La suite est surtout marquée par deux courtes relégations en deuxième division, en forme d’avertissement, en 1993 et en 1997. A partir de 1999, Forest plonge dans l’antichambre de la Premier League, qu’elle ne retrouve qu’en 2022. Entre 2005 et 2008, le club connaît même la troisième division anglaise (League One), s’octroyant un triste record : être le premier vainqueur de la Ligue des champions à tomber aussi bas dans la hiérarchie nationale.

« La tradition d’un club mythique »

En mai 2017, Evangelos Marinakis rachète un club qui se morfond dans les tréfonds du Championship. Un an auparavant (en juin 2016), le Français Philippe Montanier était devenu le premier entraîneur non issu des îles britanniques de ce monument en péril. L’ancien coach du Stade rennais est recruté par l’entourage du milliardaire grec, déjà en passe de reprendre le club, grâce notamment à l’entremise d’un champion du monde 1998, Christian Karembeu, ambassadeur de l’Olympiakos.

Si l’expérience Montanier tourne court au bout de sept mois, elle a marqué le technicien normand. « J’ai adoré travailler là-bas, relate-t-il au Monde. Les gens au club sont adorables, la ville est agréable, le City Ground [le stade] et le public sont top. » « Heureux » de voir son ancien club « si bien classé » cette saison, l’entraîneur se remémore avoir « été présenté en conférence de presse entre les deux trophées de la Coupe d’Europe ». Et insiste : « On ressent l’histoire et la tradition d’un club mythique, à l’image de leur stade. L’âme de Forest est toujours présente, cela vous met la pression et vous frappe. »

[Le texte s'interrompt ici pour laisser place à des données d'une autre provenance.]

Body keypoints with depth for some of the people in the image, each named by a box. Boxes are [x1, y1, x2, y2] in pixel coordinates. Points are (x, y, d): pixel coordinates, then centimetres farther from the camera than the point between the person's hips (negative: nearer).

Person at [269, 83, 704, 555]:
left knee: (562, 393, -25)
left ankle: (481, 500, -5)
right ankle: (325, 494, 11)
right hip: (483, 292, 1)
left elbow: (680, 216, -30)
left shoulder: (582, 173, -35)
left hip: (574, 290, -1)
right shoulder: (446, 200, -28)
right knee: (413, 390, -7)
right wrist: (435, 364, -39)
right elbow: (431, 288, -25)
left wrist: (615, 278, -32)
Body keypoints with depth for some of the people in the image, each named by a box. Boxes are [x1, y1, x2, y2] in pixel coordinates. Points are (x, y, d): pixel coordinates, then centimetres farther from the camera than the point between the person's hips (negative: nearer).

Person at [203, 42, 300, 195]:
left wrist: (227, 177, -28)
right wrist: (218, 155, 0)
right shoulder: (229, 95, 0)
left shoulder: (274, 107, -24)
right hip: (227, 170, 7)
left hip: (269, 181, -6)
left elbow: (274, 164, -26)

A l’issue de leur victoire à Everton (2-0) lors de la 19e journée, les fans des Reds n’ont pas caché leur enthousiasme, dans un accès d’exubérance so british quand il s’agit de football. « Nous allons gagner le championnat », ont-ils chanté, en dépit du retard (9 points avant la rencontre de ce soir) de leurs protégés sur le leader, les autres « Reds », ceux de Liverpool.

Le Portugais Nuno Espirito Santo, révélé grâce ses résultats à la tête de Wolverhampton (de 2017 à 2021), est l’un des principaux artisans de cette renaissance. A 50 ans, l’entraîneur, né à Sao Tomé-et-Principe, ancienne colonie africaine du Portugal, a transformé une équipe moribonde, 17e du classement lorsqu’il a pris ses fonctions en décembre 2023.

Troisième meilleure défense (19 buts encaissés) derrière Arsenal et Liverpool, Nottingham Forest s’appuie sur le défenseur serbe Nikola Milenkovic, le gardien belge Matz Sels – ancien dernier rempart de Strasbourg –, le jeune milieu anglais Morgan Anthony Gibbs-White ou sur son buteur néo-zélandais Chris Wood (11 buts). S’ils sont encore loin de retrouver les cimes de l’Europe, ils rêvent d’imiter leurs glorieux prédécesseurs.